[The data — start]

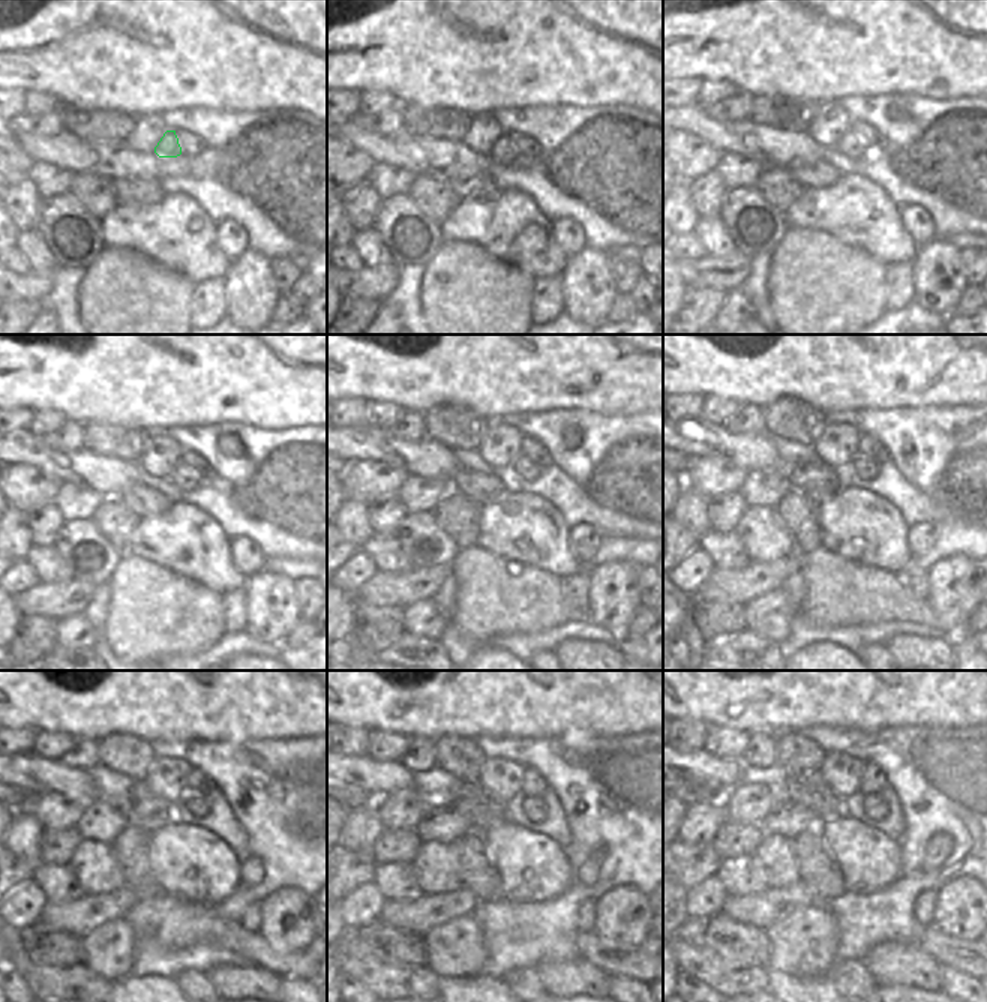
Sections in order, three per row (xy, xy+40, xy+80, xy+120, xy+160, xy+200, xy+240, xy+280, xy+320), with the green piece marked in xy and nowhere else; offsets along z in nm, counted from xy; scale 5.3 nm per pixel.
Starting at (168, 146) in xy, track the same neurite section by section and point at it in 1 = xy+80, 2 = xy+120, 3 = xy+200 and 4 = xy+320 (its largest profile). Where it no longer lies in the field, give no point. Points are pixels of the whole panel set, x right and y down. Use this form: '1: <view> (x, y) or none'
1: xy+80 (851, 146)
2: xy+120 (185, 477)
3: xy+200 (869, 470)
4: xy+320 (875, 806)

[The data — finish]

Exercise:
Output the listing above exactly as it stands; no picture should appear.

Completed exercise:
Sections in order, three per row (xy, xy+40, xy+80, xy+120, xy+160, xy+200, xy+240, xy+280, xy+320), with the green piece marked in xy and nowhere else; offsets along z in nm, counted from xy; scale 5.3 nm per pixel.
Starting at (168, 146) in xy, track the same neurite section by section and point at it in 1 = xy+80, 2 = xy+120, 3 = xy+200 and 4 = xy+320 (its largest profile). Where it no longer lies in the field, give no point. Points are pixels of the whole panel set, x right and y down. Use this form: '1: <view> (x, y) or none'
1: xy+80 (851, 146)
2: xy+120 (185, 477)
3: xy+200 (869, 470)
4: xy+320 (875, 806)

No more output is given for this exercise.